→ **ABOUT THIS TASK**:
Look for "Insert" in the records and copy every line that has it.

Detected change data
============================================================

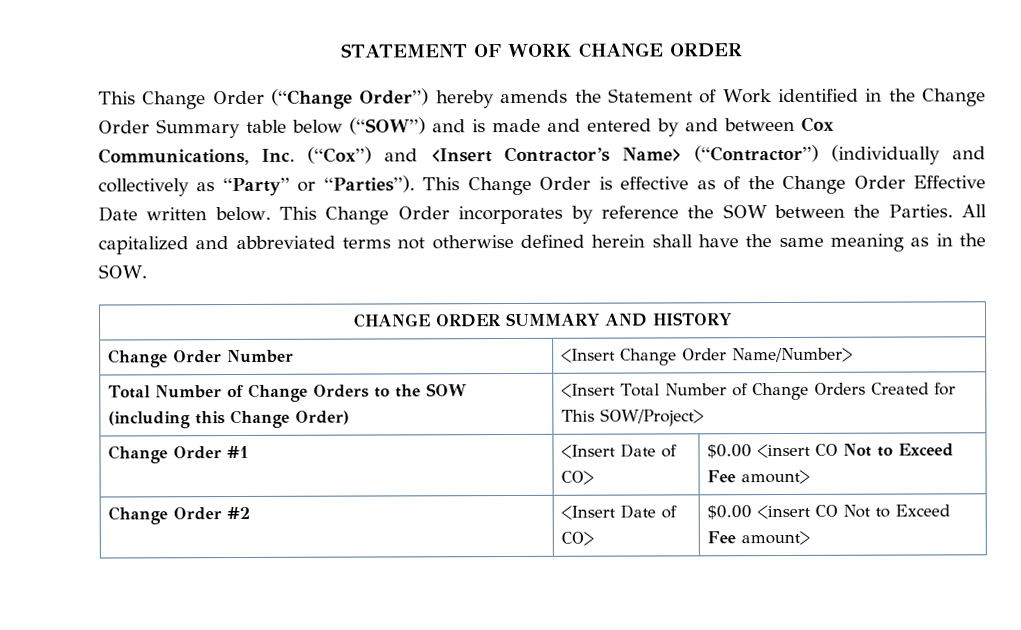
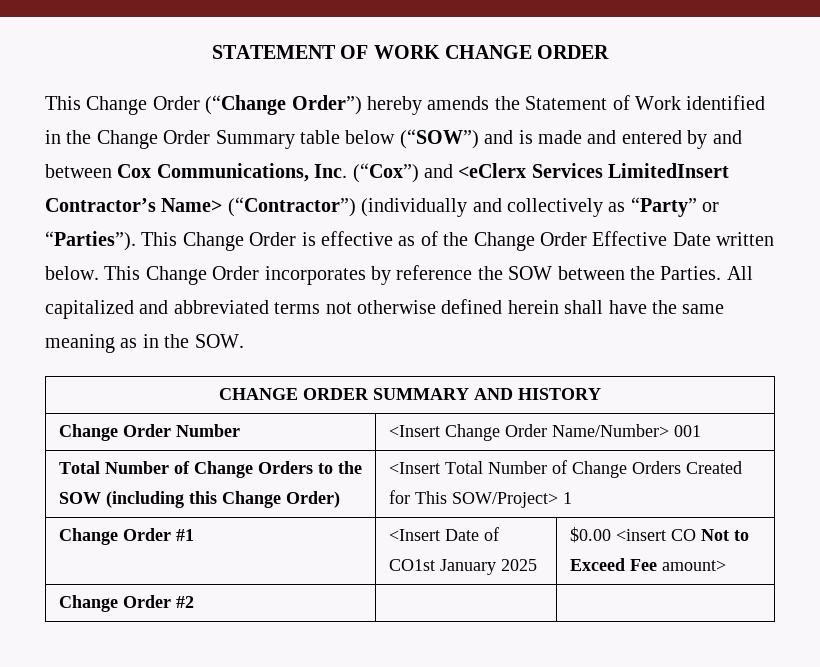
[430,148,493,163] <Insert -> [458,163,730,178] <eClerx Services LimitedInsert
(854, 355) none -> [673,425,701,437] 001
(705, 417) none -> [562,492,572,504] 1
[561,470,595,485] CO> -> [388,559,537,575] CO1st January 2025
[561,504,678,520] [561,531,595,546] [707,504,951,520] [707,530,811,546] <Insert Date of CO> | $0.00 <insert CO Not to Exceed Fee amount> -> (194, 602) |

============================================================

→ **OUTPUT BELOW**:
[430,148,493,163] <Insert -> [458,163,730,178] <eClerx Services LimitedInsert
[561,504,678,520] [561,531,595,546] [707,504,951,520] [707,530,811,546] <Insert Date of CO> | $0.00 <insert CO Not to Exceed Fee amount> -> (194, 602) |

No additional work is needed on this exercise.